The comparison contest of griefs is futile, surely yes, she was not as treasured as human children, any day’s newspaper tells of stories which would tender more grief credits than a dog parting. So, in the days following her death, there was always a tinge of embarrassment when I met inquiries into my wellbeing with, “my dog died.” And certainly, months past, society accords me no more tears, it’s of course well known that Elizabeth Kubler Ross’ stages should gobble up no more than a half day each and emotions lasting longer than a few days are nothing more than bourgeois indulgences.
But all I know is that the space at the end of the couch is unfilled, the window by the door now clear, the landing on the staircase is empty, no longer guarded by the little westie who would sit waiting to bestow on her family her endless affections.

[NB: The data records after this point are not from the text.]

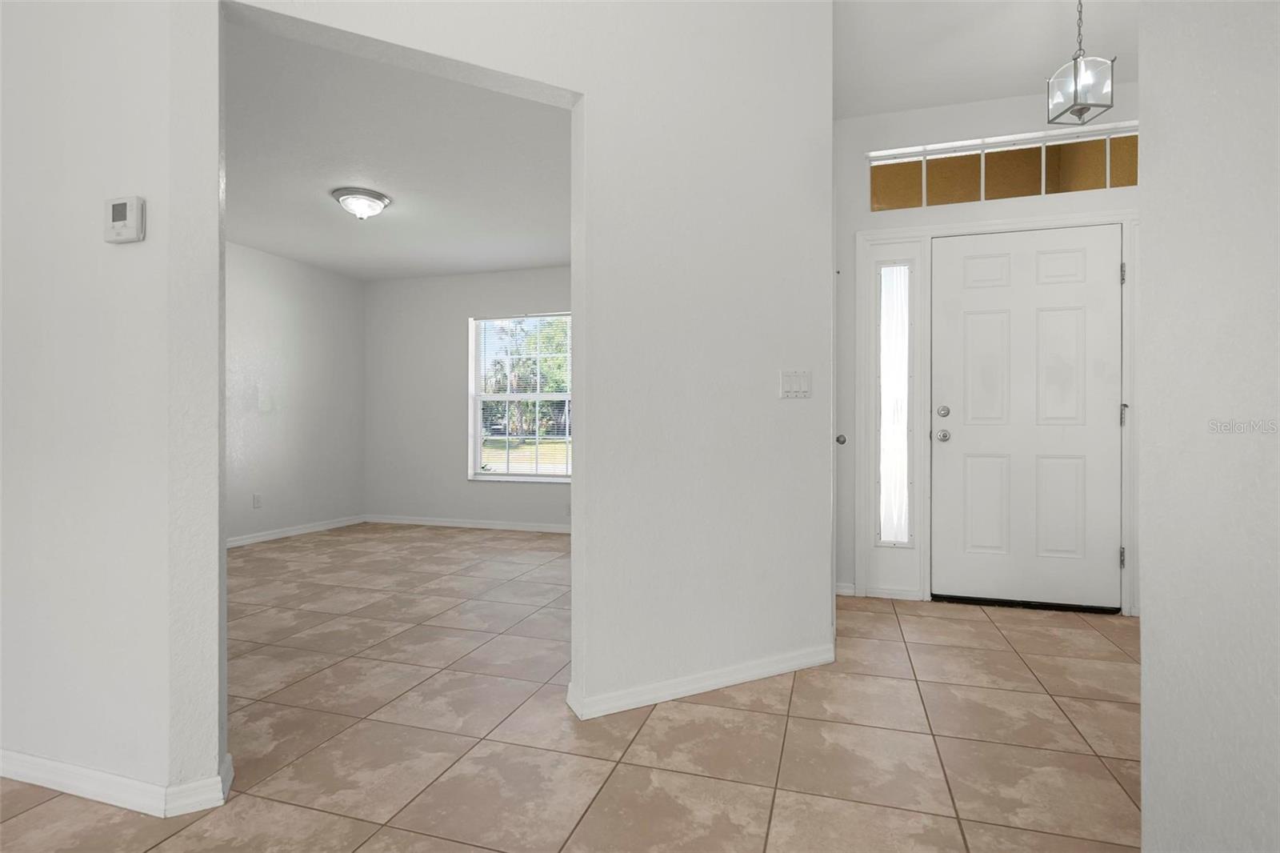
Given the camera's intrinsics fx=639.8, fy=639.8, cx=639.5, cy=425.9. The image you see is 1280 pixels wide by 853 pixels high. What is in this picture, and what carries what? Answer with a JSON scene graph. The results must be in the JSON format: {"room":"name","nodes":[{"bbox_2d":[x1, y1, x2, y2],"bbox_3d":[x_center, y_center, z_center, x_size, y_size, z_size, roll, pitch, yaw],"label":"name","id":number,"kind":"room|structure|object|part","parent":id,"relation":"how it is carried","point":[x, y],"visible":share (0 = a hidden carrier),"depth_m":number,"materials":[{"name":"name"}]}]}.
{"room":"entryway","nodes":[
{"label":"entryway","id":0,"kind":"room"},
{"bbox_2d":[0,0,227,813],"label":"left wall","id":1,"kind":"structure","parent":0,"point":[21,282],"depth_m":1.71,"materials":[{"name":"white paint"}]},
{"bbox_2d":[0,745,234,816],"bbox_3d":[-2.308,0.943,2.015,2.499,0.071,0.187,0,0,18],"label":"baseboard","id":2,"kind":"structure","parent":1,"relation":"attached to","point":[58,764],"depth_m":1.68,"materials":[{"name":"white paint"}]},
{"bbox_2d":[104,194,145,243],"bbox_3d":[-1.326,-0.530,1.641,0.111,0.115,0.032,0,0,18],"label":"thermostat","id":3,"kind":"object","parent":1,"relation":"attached to","point":[118,227],"visible":0.98,"depth_m":1.63,"materials":[{"name":"white plastic"}]},
{"bbox_2d":[224,240,365,545],"bbox_3d":[-3.813,-0.318,3.811,0.145,2.601,6.071,0,0,18],"label":"left wall","id":4,"kind":"structure","parent":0,"point":[311,326],"depth_m":5.73,"materials":[{"name":"white paint"}]},
{"bbox_2d":[252,492,262,507],"bbox_3d":[-3.206,0.624,5.367,0.011,0.117,0.072,0,0,18],"label":"wall socket","id":5,"kind":"object","parent":4,"relation":"attached to","point":[256,498],"visible":0.99,"depth_m":5.36,"materials":[{"name":"white plastic"}]},
{"bbox_2d":[226,514,367,546],"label":"baseboard","id":6,"kind":"structure","parent":4,"relation":"attached to","point":[276,535],"depth_m":5.70,"materials":[{"name":"white paint"}]},
{"bbox_2d":[223,17,573,282],"bbox_3d":[-1.627,-1.530,3.836,4.001,0.116,4.966,0,0,18],"label":"ceiling","id":7,"kind":"structure","parent":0,"point":[399,212],"depth_m":3.63,"materials":[{"name":"white paint"}]},
{"bbox_2d":[332,187,391,219],"bbox_3d":[-1.796,-1.405,4.136,0.341,0.160,0.338,0,0,18],"label":"ceiling light","id":8,"kind":"object","parent":7,"relation":"attached to","point":[379,198],"visible":0.98,"depth_m":4.05,"materials":[{"name":"white glass"}]},
{"bbox_2d":[364,264,571,529],"bbox_3d":[-0.869,-0.301,6.045,4.280,2.564,0.187,0,0,18],"label":"back wall","id":9,"kind":"structure","parent":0,"point":[450,411],"depth_m":6.31,"materials":[{"name":"paint"}]},
{"bbox_2d":[363,514,570,533],"bbox_3d":[-0.989,0.939,5.966,3.861,0.075,0.014,0,0,18],"label":"baseboard","id":10,"kind":"structure","parent":9,"relation":"attached to","point":[490,526],"depth_m":6.16,"materials":[{"name":"white paint"}]},
{"bbox_2d":[468,312,573,482],"bbox_3d":[-1.096,-0.272,6.131,1.152,1.582,0.147,0,0,18],"label":"window","id":11,"kind":"structure","parent":9,"relation":"in","point":[477,454],"depth_m":6.19,"materials":[{"name":"white glass"}]},
{"bbox_2d":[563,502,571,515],"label":"wall socket","id":12,"kind":"object","parent":9,"relation":"attached to","point":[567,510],"visible":0.82,"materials":[{"name":"white plastic"}]},
{"bbox_2d":[191,0,831,775],"bbox_3d":[-0.241,-0.571,2.222,2.286,3.091,0.127,0,0,-28],"label":"partition wall","id":13,"kind":"structure","parent":0,"point":[827,257],"depth_m":2.30,"materials":[{"name":"white paint"}]},
{"bbox_2d":[567,644,833,718],"bbox_3d":[0.289,0.943,2.390,1.090,0.072,0.022,0,0,-28],"label":"baseboard","id":14,"kind":"structure","parent":13,"relation":"attached to","point":[714,682],"depth_m":2.34,"materials":[{"name":"white paint"}]},
{"bbox_2d":[779,369,811,398],"bbox_3d":[0.632,-0.170,2.574,0.160,0.116,0.014,0,0,-27],"label":"light switch","id":15,"kind":"object","parent":13,"relation":"attached to","point":[802,386],"visible":0.98,"depth_m":2.57,"materials":[{"name":"white plastic"}]},
{"bbox_2d":[0,524,1143,852],"bbox_3d":[-0.701,1.034,1.280,8.644,0.103,9.683,0,0,18],"label":"tile floor","id":16,"kind":"structure","parent":0,"point":[26,816],"depth_m":2.03,"materials":[{"name":"beige tile"}]},
{"bbox_2d":[832,0,1137,118],"bbox_3d":[0.810,-1.891,0.145,4.195,0.117,7.825,0,0,18],"label":"entry ceiling","id":17,"kind":"structure","parent":0,"point":[1018,88],"depth_m":3.09,"materials":[{"name":"white paint"}]},
{"bbox_2d":[1047,0,1118,126],"bbox_3d":[1.771,-1.532,2.567,0.177,0.608,0.176,0,0,-3],"label":"pendant lantern","id":18,"kind":"object","parent":17,"relation":"hanging from","point":[1075,90],"visible":1,"depth_m":2.55,"materials":[{"name":"clear glass"}]},
{"bbox_2d":[832,80,1139,613],"bbox_3d":[2.219,-0.454,3.532,2.603,2.891,0.159,0,0,18],"label":"entry wall","id":19,"kind":"structure","parent":0,"point":[986,108],"depth_m":3.68,"materials":[{"name":"white paint"}]},
{"bbox_2d":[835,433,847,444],"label":"door knob","id":20,"kind":"object","parent":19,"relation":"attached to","point":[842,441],"visible":0.66,"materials":[{"name":"silver metal"}]},
{"bbox_2d":[835,581,855,595],"bbox_3d":[1.181,0.942,3.709,0.132,0.071,0.017,0,0,18],"label":"baseboard","id":21,"kind":"structure","parent":19,"relation":"attached to","point":[845,590],"depth_m":3.70,"materials":[{"name":"white paint"}]},
{"bbox_2d":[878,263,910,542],"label":"sheer curtain","id":22,"kind":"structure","parent":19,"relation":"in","point":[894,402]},
{"bbox_2d":[858,206,1139,614],"bbox_3d":[1.999,-0.089,3.564,1.475,2.150,0.169,0,0,18],"label":"door frame","id":23,"kind":"structure","parent":19,"relation":"attached to","point":[893,234],"depth_m":3.62,"materials":[{"name":"white paint"}]},
{"bbox_2d":[876,260,910,544],"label":"sidelight window","id":24,"kind":"structure","parent":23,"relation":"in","point":[898,421],"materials":[{"name":"clear glass"}]},
{"bbox_3d":[2.634,0.721,3.518,0.027,0.115,0.030,0,0,18],"label":"hinge","id":25,"kind":"part","parent":23,"relation":"part of","materials":[{"name":"silver metal"}]},
{"bbox_3d":[2.628,-0.833,3.499,0.021,0.109,0.023,0,0,18],"label":"hinge","id":26,"kind":"part","parent":23,"relation":"part of","materials":[{"name":"silver metal"}]},
{"bbox_3d":[2.676,-0.067,3.556,0.034,0.116,0.038,0,0,18],"label":"hinge","id":27,"kind":"part","parent":23,"relation":"part of","materials":[{"name":"silver metal"}]},
{"bbox_2d":[869,123,1137,211],"bbox_3d":[2.028,-1.406,3.579,1.401,0.364,0.047,0,0,18],"label":"transom window","id":28,"kind":"structure","parent":19,"relation":"in","point":[1098,185],"depth_m":3.57,"materials":[{"name":"clear glass"}]},
{"bbox_2d":[936,223,1123,611],"bbox_3d":[2.082,-0.046,3.470,0.944,2.027,0.116,0,0,18],"label":"front door","id":29,"kind":"structure","parent":19,"relation":"in","point":[968,326],"depth_m":3.48,"materials":[{"name":"white paint"}]},
{"bbox_3d":[1.674,-0.075,3.544,0.059,0.065,0.058,0,0,18],"label":"deadbolt","id":30,"kind":"part","parent":29,"relation":"part of","materials":[{"name":"silver metal"}]},
{"bbox_3d":[1.712,0.054,3.623,0.067,0.067,0.073,0,0,18],"label":"doorknob","id":31,"kind":"part","parent":29,"relation":"part of","materials":[{"name":"silver metal"}]},
{"bbox_2d":[1139,0,1279,852],"bbox_3d":[0.784,-0.373,0.219,0.139,2.695,2.932,0,0,18],"label":"right wall","id":32,"kind":"structure","parent":0,"point":[1146,625],"depth_m":1.08,"materials":[{"name":"white paint"}]},
{"label":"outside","id":33,"kind":"structure","parent":0,"visible":0},
{"bbox_2d":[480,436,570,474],"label":"lawn","id":34,"kind":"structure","parent":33,"point":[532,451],"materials":[{"name":"green plant"}]},
{"label":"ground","id":35,"kind":"structure","parent":33,"visible":0},
{"bbox_2d":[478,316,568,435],"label":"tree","id":36,"kind":"object","parent":35,"relation":"on","point":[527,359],"visible":0.47,"materials":[{"name":"green plant"}]}
]}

A new Westie is now part of her family, Toby, a buoyant six-month pup, who, like Nika, comes roaring down the staircase to meet me when I come in at all hours. It was after getting Toby that I decided to start up Nika’s Raw Dog Food. Toby is an enthusiastic consumer of her late predecessor’s dog food.
At some level I want to commemorate Nika by doing something positive in her name, NRDF is a simple, unpretentious small company, acting on the conviction that dogs were not designed to eat highly processed kibble and by applying any grandmother’s common sense – “Eat fresh meat, fruit and vegetables” to dog food I hope to improve the life’s of local dog lovers.